Titre original : "Secret Beyond The Door", Fritz Lang, 1948, NB, copie superbe, VOST seulement.
Sept portes ! Derrière six d'entre elles, un architecte (Michaël Redgrave) a reconstitué, avec leur mobilier et leurs objets originaux, des pièces où des meurtres de femmes ont eu lieu, car, d'après lui, les pièces conditionnent ce qui s'y passe... Et c'est ce qu'il étudie !
Alors non, l'époux de Célia (Joan Bennett) n'est pas à proprement parler Barbe-Bleue, il ne collectionne pas des mortes, il collectionne les chambres qui ont assisté à leur trépas. Ce n'est pas beaucoup plus rassurant...
Mais derrière la dernière porte, la septième, celle qu'il n'ouvre à personne, alors que toutes les autres s'ouvrent devant ses invités, quel décor a-t-il pu reconstituer ?
Comme dans le conte de Perrault, la curiosité de Célia sera la plus forte. De quel prix devra-t-elle la payer ?
Sur un scénario "psy" qui aurait pu tenter Hitchcock, Fritz Lang compose un film à l'atmosphère aussi troublante que celles du maître anglais mais plus onirique. La scène du procès est exemplaire !

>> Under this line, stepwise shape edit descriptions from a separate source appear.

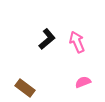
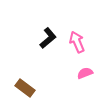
black L-shape: moved 1 px right, 1 px up
pink semicircle: moved 2 px right, 9 px up
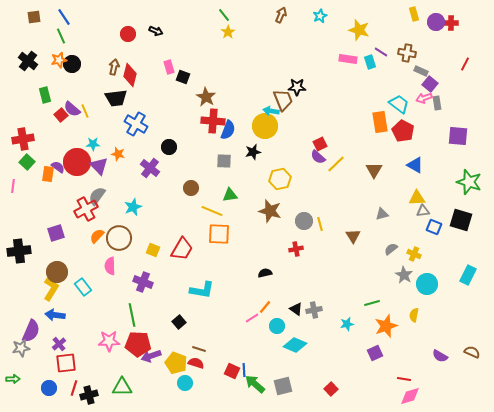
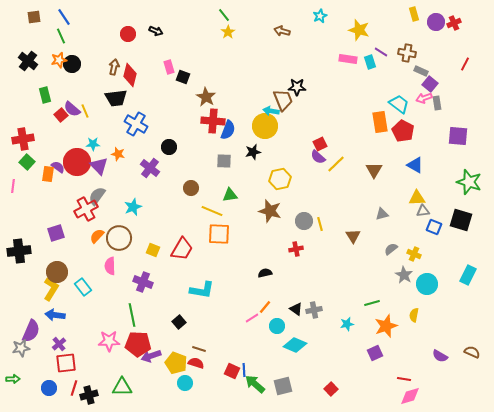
brown arrow at (281, 15): moved 1 px right, 16 px down; rotated 98 degrees counterclockwise
red cross at (451, 23): moved 3 px right; rotated 24 degrees counterclockwise
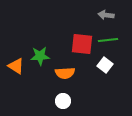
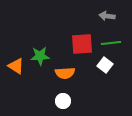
gray arrow: moved 1 px right, 1 px down
green line: moved 3 px right, 3 px down
red square: rotated 10 degrees counterclockwise
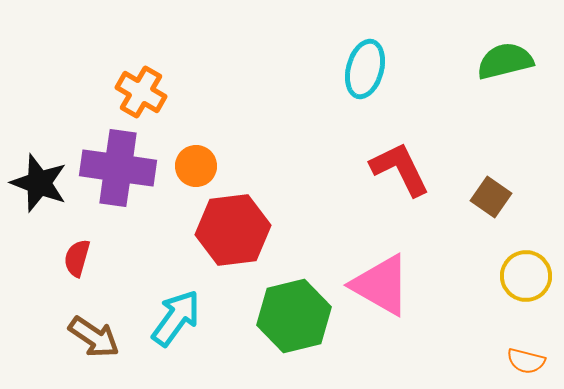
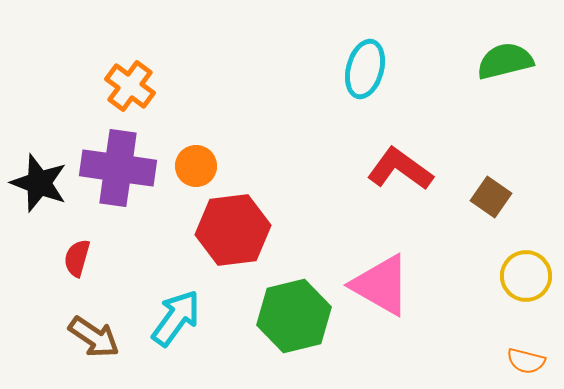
orange cross: moved 11 px left, 6 px up; rotated 6 degrees clockwise
red L-shape: rotated 28 degrees counterclockwise
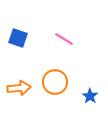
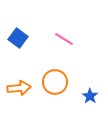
blue square: rotated 18 degrees clockwise
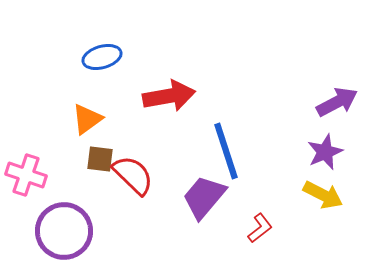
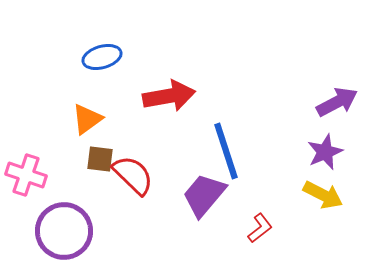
purple trapezoid: moved 2 px up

Et si l'intrigue contient des naîvetés qui font sourire aujourd'hui, et particulièrement cette psychanalyse de dernière minute pratiquée par une épouse sur son mari quand celui-ci a déjà en main de quoi la tuer, on s'en moque. Le style est tout. Et le style de Lang fait tout passer, aidé qu'il est par un opérateur de génie, Stanley Cortez, responsable des images de "La Splendeur des Amberson", de "La Nuit du Chasseur"(rien que ça !) et de "Since You Went Away". Chaque image est ou si belle, ou si forte, si picturale, si parfaitement éclairée, cadrée qu'on a envie de faire un arrêt sur image toutes les cinq minutes. Ma préférée est celle où l'on voit, depuis le premier étage de la maison, Célia fuir dans la nuit à travers le jardin embrumé, entrainant des pans de brumes après elle. Tout cela au son de la musique de Miklos Rozsa...
Un de ces films qui vous colle à l'oeil, et pour longtemps.